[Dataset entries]
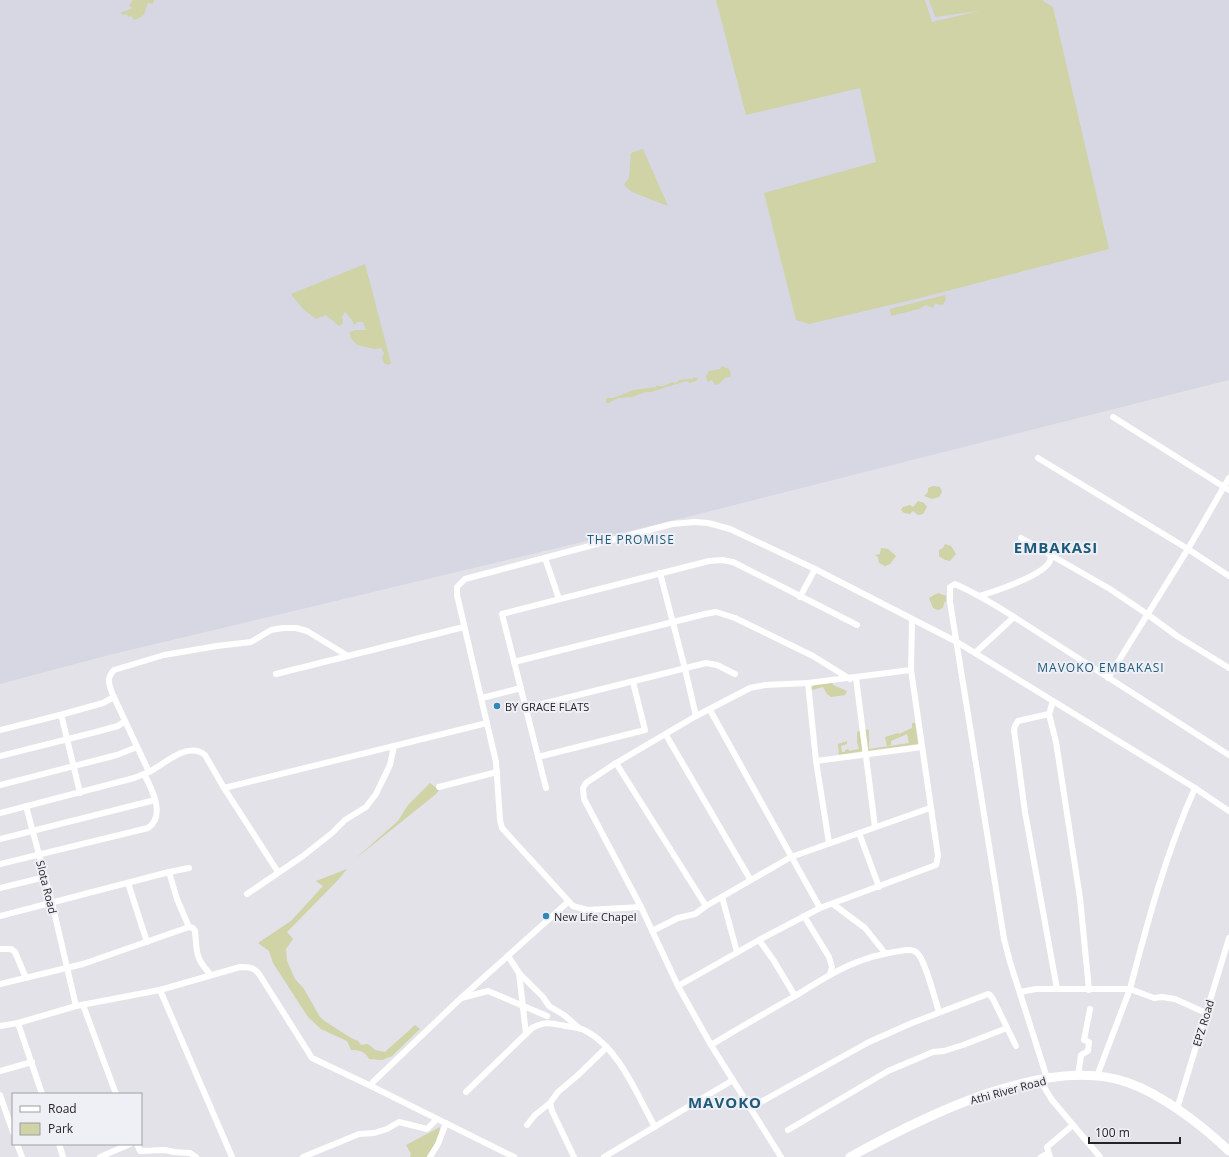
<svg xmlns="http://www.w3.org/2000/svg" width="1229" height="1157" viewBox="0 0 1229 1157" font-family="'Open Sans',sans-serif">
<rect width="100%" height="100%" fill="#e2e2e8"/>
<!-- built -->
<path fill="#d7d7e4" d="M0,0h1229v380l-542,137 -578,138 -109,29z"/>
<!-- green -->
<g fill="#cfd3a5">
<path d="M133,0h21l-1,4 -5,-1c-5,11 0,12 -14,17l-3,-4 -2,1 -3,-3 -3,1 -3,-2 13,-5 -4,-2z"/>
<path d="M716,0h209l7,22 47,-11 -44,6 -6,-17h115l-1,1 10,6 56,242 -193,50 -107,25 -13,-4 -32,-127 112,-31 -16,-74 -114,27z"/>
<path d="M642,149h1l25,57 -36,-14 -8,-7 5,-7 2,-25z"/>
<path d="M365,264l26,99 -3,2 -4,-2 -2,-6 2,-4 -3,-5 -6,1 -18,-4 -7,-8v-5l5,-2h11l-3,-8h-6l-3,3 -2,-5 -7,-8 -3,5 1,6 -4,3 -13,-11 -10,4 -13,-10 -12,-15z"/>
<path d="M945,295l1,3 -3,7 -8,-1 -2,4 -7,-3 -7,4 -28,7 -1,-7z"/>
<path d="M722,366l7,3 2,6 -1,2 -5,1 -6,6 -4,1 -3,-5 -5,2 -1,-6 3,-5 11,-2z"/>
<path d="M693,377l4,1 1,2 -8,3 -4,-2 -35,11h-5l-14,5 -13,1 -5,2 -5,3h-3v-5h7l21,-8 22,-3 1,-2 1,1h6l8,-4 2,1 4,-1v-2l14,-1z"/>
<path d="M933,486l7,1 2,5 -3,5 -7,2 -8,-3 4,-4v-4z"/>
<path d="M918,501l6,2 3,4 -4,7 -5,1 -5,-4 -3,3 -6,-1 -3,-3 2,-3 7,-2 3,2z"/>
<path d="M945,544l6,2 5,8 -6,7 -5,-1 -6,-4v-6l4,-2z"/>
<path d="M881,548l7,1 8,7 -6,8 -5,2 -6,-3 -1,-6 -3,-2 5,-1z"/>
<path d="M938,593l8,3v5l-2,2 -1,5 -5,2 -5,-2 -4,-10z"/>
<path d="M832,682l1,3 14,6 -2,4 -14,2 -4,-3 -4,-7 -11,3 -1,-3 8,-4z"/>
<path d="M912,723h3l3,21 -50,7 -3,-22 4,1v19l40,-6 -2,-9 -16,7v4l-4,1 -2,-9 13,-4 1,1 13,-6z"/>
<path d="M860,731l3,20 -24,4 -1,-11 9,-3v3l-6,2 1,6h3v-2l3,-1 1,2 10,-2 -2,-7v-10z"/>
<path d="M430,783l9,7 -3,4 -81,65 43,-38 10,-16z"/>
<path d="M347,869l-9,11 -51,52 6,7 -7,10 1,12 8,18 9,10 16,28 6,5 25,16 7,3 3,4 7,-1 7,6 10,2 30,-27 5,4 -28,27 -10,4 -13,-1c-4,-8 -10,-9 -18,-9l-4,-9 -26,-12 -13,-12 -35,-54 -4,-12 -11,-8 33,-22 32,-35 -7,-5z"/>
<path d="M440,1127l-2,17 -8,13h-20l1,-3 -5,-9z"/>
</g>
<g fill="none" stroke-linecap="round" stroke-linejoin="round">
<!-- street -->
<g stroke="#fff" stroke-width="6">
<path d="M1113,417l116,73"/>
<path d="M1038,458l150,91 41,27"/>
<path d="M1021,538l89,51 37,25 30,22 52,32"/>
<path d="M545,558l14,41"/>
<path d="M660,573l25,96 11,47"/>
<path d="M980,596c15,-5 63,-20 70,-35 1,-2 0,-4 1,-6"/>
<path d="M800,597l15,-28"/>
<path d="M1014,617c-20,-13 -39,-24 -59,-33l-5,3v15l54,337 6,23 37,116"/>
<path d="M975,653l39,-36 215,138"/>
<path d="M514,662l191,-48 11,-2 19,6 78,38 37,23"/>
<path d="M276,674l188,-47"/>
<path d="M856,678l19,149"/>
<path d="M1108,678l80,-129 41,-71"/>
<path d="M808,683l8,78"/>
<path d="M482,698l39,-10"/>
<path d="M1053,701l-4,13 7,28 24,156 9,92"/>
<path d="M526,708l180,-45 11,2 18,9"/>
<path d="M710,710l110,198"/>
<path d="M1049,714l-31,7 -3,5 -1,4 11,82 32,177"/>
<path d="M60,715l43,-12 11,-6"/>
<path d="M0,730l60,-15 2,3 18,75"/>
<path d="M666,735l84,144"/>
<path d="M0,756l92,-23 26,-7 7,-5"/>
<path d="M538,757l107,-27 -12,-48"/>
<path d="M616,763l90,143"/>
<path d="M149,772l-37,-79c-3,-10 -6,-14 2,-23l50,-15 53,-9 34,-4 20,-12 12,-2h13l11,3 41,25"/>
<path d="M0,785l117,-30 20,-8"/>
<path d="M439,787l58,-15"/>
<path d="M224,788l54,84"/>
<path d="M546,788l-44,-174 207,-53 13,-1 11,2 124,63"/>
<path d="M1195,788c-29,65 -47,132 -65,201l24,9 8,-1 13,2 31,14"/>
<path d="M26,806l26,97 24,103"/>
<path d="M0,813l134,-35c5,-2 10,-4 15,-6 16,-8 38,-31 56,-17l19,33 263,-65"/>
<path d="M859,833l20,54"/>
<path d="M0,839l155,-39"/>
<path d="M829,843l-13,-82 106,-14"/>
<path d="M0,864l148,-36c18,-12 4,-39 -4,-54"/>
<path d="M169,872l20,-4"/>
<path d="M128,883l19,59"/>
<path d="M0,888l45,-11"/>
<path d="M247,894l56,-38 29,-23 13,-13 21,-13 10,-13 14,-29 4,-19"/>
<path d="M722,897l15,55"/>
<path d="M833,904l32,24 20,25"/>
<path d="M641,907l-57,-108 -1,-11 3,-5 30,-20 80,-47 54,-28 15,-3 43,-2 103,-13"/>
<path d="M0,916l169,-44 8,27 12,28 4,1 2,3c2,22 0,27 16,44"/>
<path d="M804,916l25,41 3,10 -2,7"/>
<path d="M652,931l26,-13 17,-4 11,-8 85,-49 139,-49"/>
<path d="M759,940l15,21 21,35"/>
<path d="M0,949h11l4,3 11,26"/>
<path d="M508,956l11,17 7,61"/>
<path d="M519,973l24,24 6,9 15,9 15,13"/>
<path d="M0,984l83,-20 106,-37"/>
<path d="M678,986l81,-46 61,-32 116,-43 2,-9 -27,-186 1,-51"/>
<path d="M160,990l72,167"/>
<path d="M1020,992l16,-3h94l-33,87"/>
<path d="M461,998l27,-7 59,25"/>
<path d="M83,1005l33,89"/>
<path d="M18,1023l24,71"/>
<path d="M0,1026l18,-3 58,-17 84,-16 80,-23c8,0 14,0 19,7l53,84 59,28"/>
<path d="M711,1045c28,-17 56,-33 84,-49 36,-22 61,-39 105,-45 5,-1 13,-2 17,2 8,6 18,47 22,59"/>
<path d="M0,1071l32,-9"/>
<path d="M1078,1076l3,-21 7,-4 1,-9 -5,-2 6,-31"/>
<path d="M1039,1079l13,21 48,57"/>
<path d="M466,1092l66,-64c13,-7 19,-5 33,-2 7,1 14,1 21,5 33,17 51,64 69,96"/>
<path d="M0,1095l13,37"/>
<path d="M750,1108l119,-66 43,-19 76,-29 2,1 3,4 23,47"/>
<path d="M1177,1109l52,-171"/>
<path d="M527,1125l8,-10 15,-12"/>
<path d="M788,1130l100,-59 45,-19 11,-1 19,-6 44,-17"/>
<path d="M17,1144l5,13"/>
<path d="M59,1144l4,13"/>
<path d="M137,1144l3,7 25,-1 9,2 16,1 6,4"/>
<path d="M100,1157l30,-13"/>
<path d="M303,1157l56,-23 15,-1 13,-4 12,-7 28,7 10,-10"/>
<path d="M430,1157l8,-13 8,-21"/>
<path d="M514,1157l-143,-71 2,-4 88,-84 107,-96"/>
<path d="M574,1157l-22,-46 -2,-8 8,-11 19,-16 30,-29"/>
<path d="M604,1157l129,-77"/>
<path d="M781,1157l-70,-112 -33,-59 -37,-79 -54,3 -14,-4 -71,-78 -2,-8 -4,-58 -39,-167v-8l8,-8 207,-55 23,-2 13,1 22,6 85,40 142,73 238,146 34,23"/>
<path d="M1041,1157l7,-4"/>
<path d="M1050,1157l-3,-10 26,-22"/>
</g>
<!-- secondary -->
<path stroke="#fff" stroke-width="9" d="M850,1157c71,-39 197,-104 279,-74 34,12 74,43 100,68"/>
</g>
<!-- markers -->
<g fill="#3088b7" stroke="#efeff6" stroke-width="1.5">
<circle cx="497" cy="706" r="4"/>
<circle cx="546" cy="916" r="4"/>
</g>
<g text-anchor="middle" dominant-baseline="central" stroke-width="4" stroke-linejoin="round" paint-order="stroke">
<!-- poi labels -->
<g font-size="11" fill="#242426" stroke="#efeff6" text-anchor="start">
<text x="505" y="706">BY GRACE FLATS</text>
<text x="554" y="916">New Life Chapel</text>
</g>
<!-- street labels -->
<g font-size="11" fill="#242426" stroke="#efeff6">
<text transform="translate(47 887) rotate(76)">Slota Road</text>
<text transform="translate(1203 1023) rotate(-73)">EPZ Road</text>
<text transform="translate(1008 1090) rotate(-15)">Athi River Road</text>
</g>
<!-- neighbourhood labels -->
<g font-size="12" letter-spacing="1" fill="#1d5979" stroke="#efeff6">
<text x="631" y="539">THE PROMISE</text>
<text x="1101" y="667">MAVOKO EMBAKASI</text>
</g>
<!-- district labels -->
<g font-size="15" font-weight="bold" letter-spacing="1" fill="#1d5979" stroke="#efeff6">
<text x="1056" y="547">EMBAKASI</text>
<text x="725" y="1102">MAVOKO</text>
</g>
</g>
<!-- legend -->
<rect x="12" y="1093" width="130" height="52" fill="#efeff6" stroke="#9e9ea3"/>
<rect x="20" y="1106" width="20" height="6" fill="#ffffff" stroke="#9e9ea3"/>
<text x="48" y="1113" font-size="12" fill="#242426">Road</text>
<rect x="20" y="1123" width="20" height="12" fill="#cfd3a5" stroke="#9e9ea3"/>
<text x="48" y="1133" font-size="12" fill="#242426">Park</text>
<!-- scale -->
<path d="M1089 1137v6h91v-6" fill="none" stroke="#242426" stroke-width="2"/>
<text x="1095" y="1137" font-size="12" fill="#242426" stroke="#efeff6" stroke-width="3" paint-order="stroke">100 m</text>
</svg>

_Problem to work on_
Report the lines above that contain "none".

_Solved problem_
<g fill="none" stroke-linecap="round" stroke-linejoin="round">
<path d="M1089 1137v6h91v-6" fill="none" stroke="#242426" stroke-width="2"/>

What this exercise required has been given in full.